Only one Manchester restaurant made The Estrella Damm National Restaurant Awards list of the top 100 restaurants in the UK recently: newcomer Mana, which came in at number 73.
As we said ourselves when we reviewed it, there’s nothing else quite like Mana in Manchester. The Ancoats opening has been one of the most-talked-about in the past year, and is hotly tipped for a Michelin star, if we dare talk about such things.
Mana is headed by Noma alumnus Simon Martin, who “offers a high-end experience minus the starchy pomp,” said the National Restaurant Awards review.
“This is cooking as alchemy: creating gold from almost nothing. As such this restaurant has resonated far beyond Manchester.”
And now, a national food critic from The Sunday Times agrees, describing the Mana experience as “sheer seductive hedonism”.
“From the moment the first food arrives at our table in this lofty, airy and modishly austere Ancoats room, I’m blown away,” writes Marina O’Loughlin in The Sunday Times.
“It would be slightly mad to try and report everything we eat: like detailing a play, scene by scene. Mana is consciously theatrical, its impressive kitchen the star of the show, every seat angled towards it.”
Marina is impressed by chef Simon‘s creations: “holy cow, can he cook.”
The ‘English Tostada’ arrives “laden with juniper-scented fresh cheese and thyme, looking like the White Rabbit’s herbaceous border,” writes Marina.
And “the sultriest eel, smoky from the yakitori grill and glazed with blackcurrant vinegar and roasted yeast (like a glorious cross between soy sauce and Marmite)” arrives “sizzling on stones” before being whisked onto damp fabric to stop it cooking further.
“There’s cleverness backstage too,” she writes. The “inevitable fermenting and curing, but also the likes of ikejime, a Japanese method of killing fish: more humane and delivering a better-tasting end product.”
And the taste certainly impresses the national critic.
Marina learns that her tartare with fermented rhubarb and a posy of purple oxalis is from a former dairy animal, retired for nine years and dressed in its own rendered fat. And that “the main ambition of this dish is, apparently, that it ‘tastes like beef’.
“It does: like beef squared, beef to the power of beef, incredibeef. I swear, if you put it to your ear like a seashell, you’d hear mooing.”
This kind of culinary ambition can often verge on the ridiculous, says Marina. But Simon, “still less than 30 years old, pulls it off, dish after dish.”
The cost may seem high at around £105 a head, but the quality justifies it, believes Marina: “As far as the carping over cost is concerned, the restaurant Mana most reminds me of isn’t Noma but three-starred Maaemo in Oslo, where our bill was double this one – and the rest.”
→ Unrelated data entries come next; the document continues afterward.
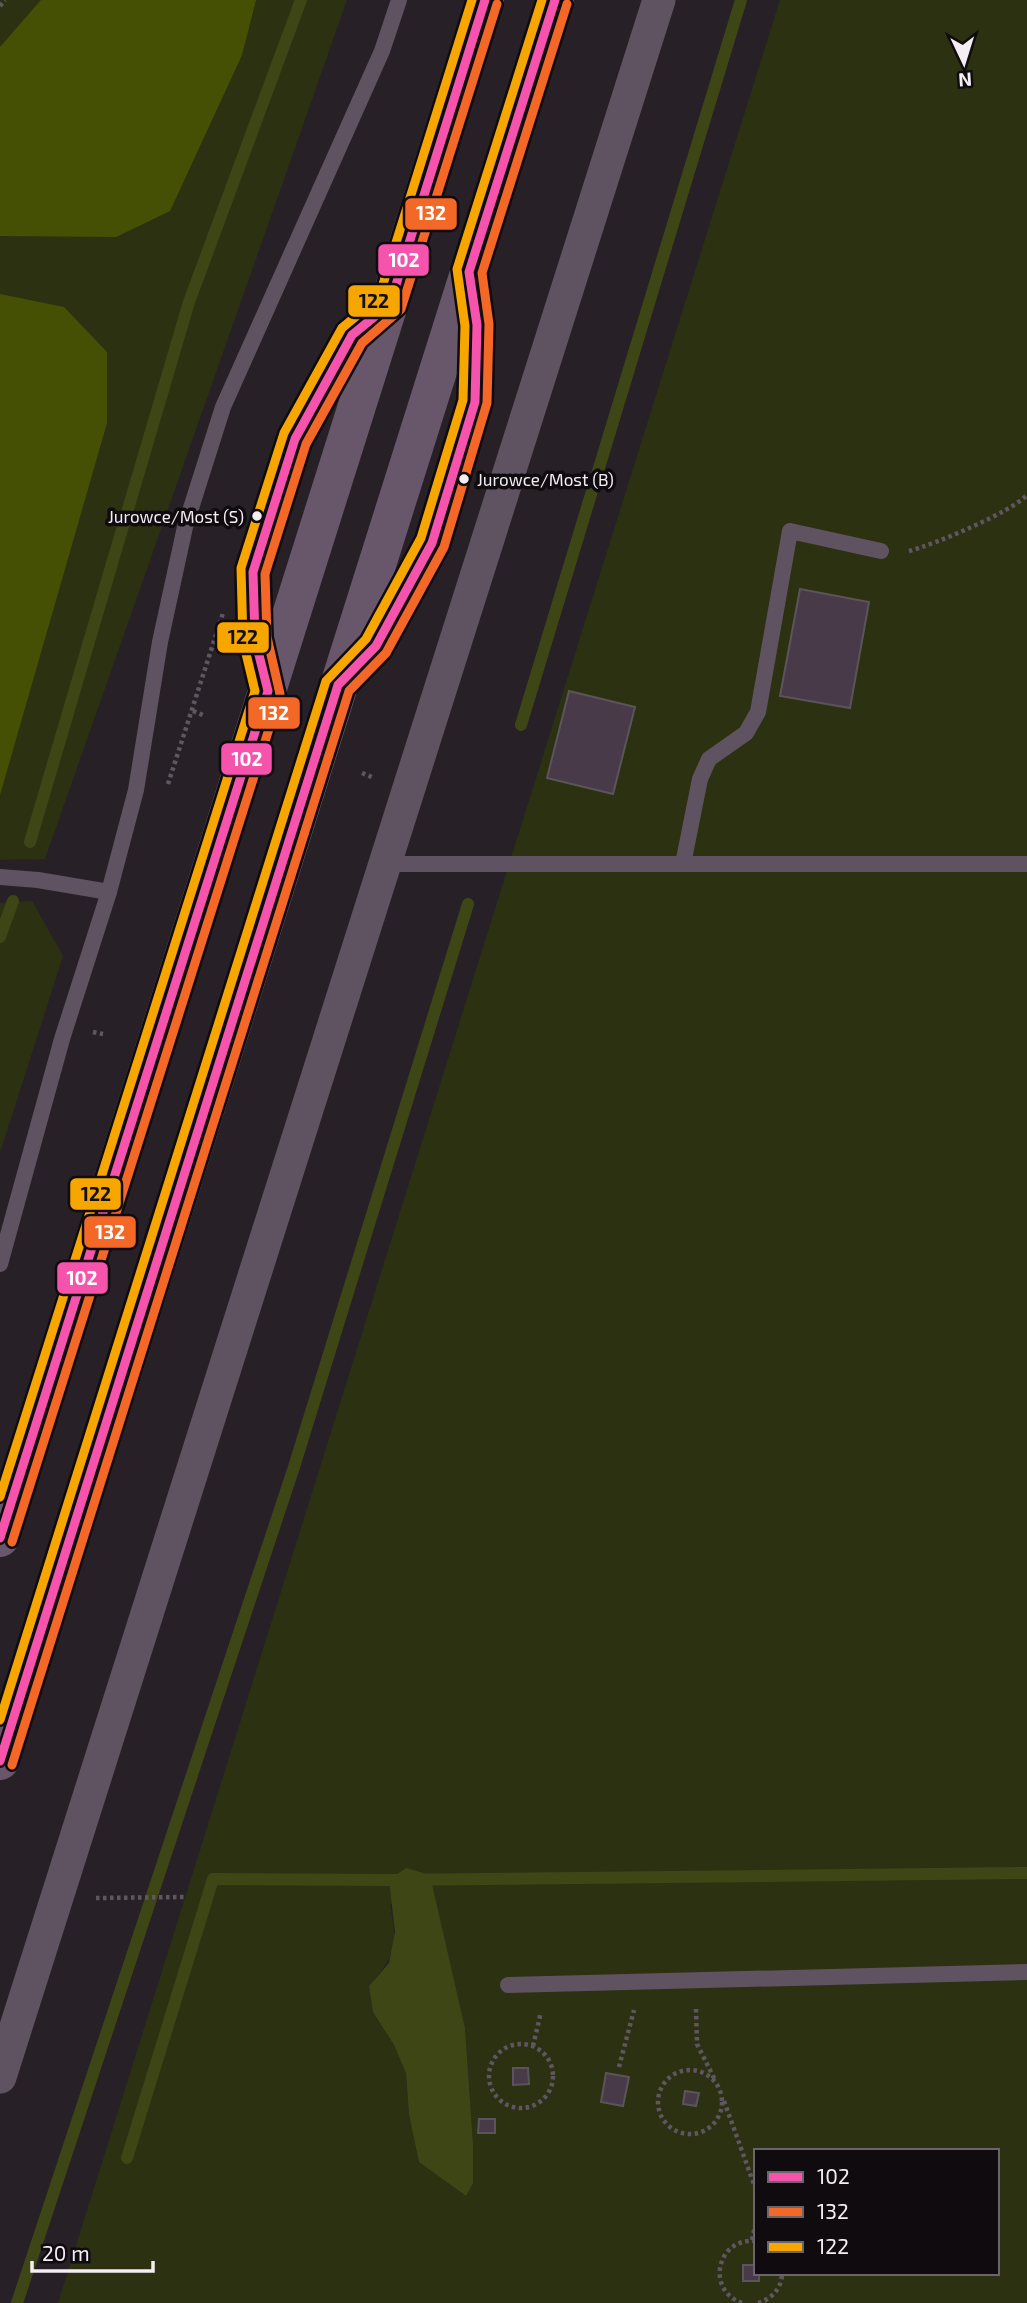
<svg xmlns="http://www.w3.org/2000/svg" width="1027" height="2303" viewBox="0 0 1027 2303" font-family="'Exo 2',sans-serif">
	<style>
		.green { fill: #2c3111; fill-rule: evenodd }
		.forest { fill: #465005 }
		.water { fill: #3e4616 }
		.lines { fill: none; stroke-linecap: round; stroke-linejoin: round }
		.stream { stroke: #3e4616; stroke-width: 12 }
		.building { fill: #493a4a; stroke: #5a555a; stroke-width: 2 }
		.path { stroke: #5f5760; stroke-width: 4.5; stroke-dasharray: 3.5 3.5; stroke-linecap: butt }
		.lane { stroke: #5f5361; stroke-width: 16 }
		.street { stroke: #5f5361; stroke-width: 33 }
		.highway { stroke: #68576a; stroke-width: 38 }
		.bus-1-casing { stroke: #0f0b0f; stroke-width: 14 }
		.bus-2-casing { stroke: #0f0b0f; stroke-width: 14 }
		.bus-3-casing { stroke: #0f0b0f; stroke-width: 14 }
		.bus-1 { stroke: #f653ac; stroke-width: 9 }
		.bus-2 { stroke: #f36827; stroke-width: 9 }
		.bus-3 { stroke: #f7a600; stroke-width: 9 }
		.bus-dot { fill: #f4edf4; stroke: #0f0b0f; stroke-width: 2.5 }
		.labels { text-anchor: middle; stroke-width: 7; stroke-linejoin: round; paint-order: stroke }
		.bus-label { font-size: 17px; fill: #f4edf4; stroke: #0f0b0f; text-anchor: start }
		.line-badge { stroke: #0f0b0f; stroke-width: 2.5 }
		.badge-label { font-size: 19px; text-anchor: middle; font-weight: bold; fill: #fff }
		.pale-badge-label { font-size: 19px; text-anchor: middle; font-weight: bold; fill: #111 }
	</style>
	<rect width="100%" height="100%" fill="#272127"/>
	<g class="green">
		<polygon points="0,0 347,0 45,859 0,860"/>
		<path d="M780 0H1027V2303H58ZM430 1875 465 2028 473 2144 466 2196 419 2162 409 2115 406 2073 394 2045 373 2012 369 1986C396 1955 398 1945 390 1905ZM756 2151H997V2273H756Z"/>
		<polygon points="32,901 63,956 0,1153 0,903"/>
	</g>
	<g class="forest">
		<polygon points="41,0 256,0 242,55 170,211 116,237 0,236 0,47"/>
		<polygon points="0,294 64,307 107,352 107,423 0,795"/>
	</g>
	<polygon class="water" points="406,1868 430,1875 465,2028 473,2144 473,2183 466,2196 419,2162 409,2115 406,2073 394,2045 373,2012 369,1986 389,1963 395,1932 389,1880"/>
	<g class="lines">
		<g class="stream">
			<polyline points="521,725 741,0"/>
			<polyline points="30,842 189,302 301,0"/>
			<polyline points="0,937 13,901"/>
			<polyline points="127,2158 213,1879 389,1880 1027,1873"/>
			<polyline points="17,2303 294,1467 468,904"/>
		</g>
	</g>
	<g class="building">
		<polygon points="800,589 869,602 850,708 780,696"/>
		<polygon points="569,691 635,707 613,794 547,778"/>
		<polygon points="513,2068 528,2068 529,2084 513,2085"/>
		<polygon points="606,2073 629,2077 623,2106 601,2102"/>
		<polygon points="685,2091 699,2093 696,2106 683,2104"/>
		<polygon points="479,2119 495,2119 495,2133 478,2133"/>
		<polygon points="743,2265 756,2265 756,2273 759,2273 759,2281 743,2281"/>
	</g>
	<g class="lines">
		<g class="path">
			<polyline points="0,6 5,0"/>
			<path d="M909 551C935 544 1010 513 1027 495"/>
			<polyline points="193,711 205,716"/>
			<polyline points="362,773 374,778"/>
			<polyline points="168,784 223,613"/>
			<polyline points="93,1032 103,1034"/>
			<polyline points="96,1898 185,1897"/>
			<polyline points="696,2009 697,2044 715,2080"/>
			<circle cx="521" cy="2076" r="32"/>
			<polyline points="533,2046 541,2012"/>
			<polyline points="619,2067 634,2010"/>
			<circle cx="690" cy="2102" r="32"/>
			<polyline points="724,2101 756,2190"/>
			<polyline points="752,2240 756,2221"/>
			<path d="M742 2303C705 2290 717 2237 756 2241"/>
			<path d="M758 2303C772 2299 782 2288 782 2273"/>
		</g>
		<g class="lane">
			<polyline points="357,666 376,646 432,543 475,402 477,325 472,297"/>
			<polyline points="263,674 255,639 253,572 295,439 352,335 377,314"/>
			<polyline points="384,864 1027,864"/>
			<polyline points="683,864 700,779 709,759 746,733 758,712 790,531 881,551"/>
			<polyline points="0,877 38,880 109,892"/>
			<polyline points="0,1264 62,1039 109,892 136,790 160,642 185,527 223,407 382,51 399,0"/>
			<polyline points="508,1985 1027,1972"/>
		</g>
		<polyline class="street" points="0,2077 659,0"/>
		<g class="highway">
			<polyline points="0,1538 485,0"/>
			<polyline points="0,1761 555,0"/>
		</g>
		<g class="bus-1-casing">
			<g id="bus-1">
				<polyline points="0,1538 268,691 255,639 253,572 295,439 352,335 390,304 485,0"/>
				<polyline points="0,1761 338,685 376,646 432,543 475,402 477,325 469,272 555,0"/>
			</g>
		</g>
		<g class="bus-2-casing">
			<g id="bus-2">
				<polyline points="12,1542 280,694 267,637 265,574 306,444 362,343 401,309 497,4"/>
				<polyline points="12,1765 349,691 386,653 444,547 487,403 489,324 482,273 567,4"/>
			</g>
		</g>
		<g class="bus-3-casing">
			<g id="bus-3">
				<polyline points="0,1497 255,691 243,641 241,568 284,433 342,328 379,297 472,0"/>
				<polyline points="0,1720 326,681 366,639 421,538 463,400 465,326 457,269 542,0"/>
			</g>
		</g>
		<use href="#bus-1" class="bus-1"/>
		<use href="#bus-2" class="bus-2"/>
		<use href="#bus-3" class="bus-3"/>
	</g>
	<g class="bus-dot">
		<circle cx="464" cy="479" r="6"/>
		<circle cx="257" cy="516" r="6"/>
	</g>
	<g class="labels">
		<g class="bus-label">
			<text x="477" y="486">Jurowce/Most (B)</text>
			<text x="244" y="523" text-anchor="end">Jurowce/Most (S)</text>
		</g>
	</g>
	<g class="line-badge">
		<rect x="404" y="197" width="54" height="34" rx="7" fill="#f36827"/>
		<rect x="377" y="243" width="53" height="34" rx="7" fill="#f653ac"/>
		<rect x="347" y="284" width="54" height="34" rx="7" fill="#f7a600"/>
		<rect x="216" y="621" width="54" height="33" rx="7" fill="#f7a600"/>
		<rect x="247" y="696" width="54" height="34" rx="7" fill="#f36827"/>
		<rect x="220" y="742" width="53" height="34" rx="7" fill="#f653ac"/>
		<rect x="69" y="1177" width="53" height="34" rx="7" fill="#f7a600"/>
		<rect x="83" y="1215" width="54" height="34" rx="7" fill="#f36827"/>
		<rect x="56" y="1261" width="53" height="34" rx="7" fill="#f653ac"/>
	</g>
	<g class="badge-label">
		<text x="431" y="220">132</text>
		<text x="404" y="267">102</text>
		<text x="274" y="720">132</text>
		<text x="247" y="766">102</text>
		<text x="110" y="1239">132</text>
		<text x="82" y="1285">102</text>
	</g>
	<g class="pale-badge-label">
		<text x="374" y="308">122</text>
		<text x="243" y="644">122</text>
		<text x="96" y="1201">122</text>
	</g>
	<rect x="754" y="2149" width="245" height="126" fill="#0f0b0f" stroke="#6b656b" stroke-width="2"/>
	<rect x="768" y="2172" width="35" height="10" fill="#f653ac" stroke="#6b656b" stroke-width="2"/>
	<text x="817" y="2184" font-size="21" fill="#f4edf4">102</text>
	<rect x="768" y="2207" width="35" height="10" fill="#f36827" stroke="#6b656b" stroke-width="2"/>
	<text x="817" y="2219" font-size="21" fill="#f4edf4">132</text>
	<rect x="768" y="2242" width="35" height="10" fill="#f7a600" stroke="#6b656b" stroke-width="2"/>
	<text x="817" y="2254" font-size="21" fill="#f4edf4">122</text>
	<g transform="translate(964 63) rotate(176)" stroke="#0f0b0f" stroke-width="5" paint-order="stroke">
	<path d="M0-5L12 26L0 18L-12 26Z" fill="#f4edf4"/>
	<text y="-10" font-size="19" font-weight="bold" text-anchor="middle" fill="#f4edf4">N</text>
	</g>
	<path d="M32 2261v10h121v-10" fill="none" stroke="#f4edf4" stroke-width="3.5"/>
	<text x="42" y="2261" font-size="21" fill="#f4edf4" stroke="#0f0b0f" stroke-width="5" paint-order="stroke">20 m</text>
</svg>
With a culinary experience this impressive and the accolades coming thick and fast, it’s hard not to mention the possibility of this being the Manchester restaurant to finally bag a Michelin star this year.
And Marina eloquently expresses what we’re all thinking.
“I’ve tried to avoid mentioning Manchester’s what-us-bovvered? huff over being ignored, year after year, by Michelin,” she writes.
“Here, I am failing at the final hurdle. If Mana doesn’t get a star, it’ll be pretty much proof of what I’ve long suspected: the tyre floggers are having a sniggery time trolling the city.
“This isn’t a good restaurant by Manchester standards; this is a good restaurant by world standards.”
We think Mana is a gastronomic game changer, too. We’ll just have to wait until October to see if Michelin agrees.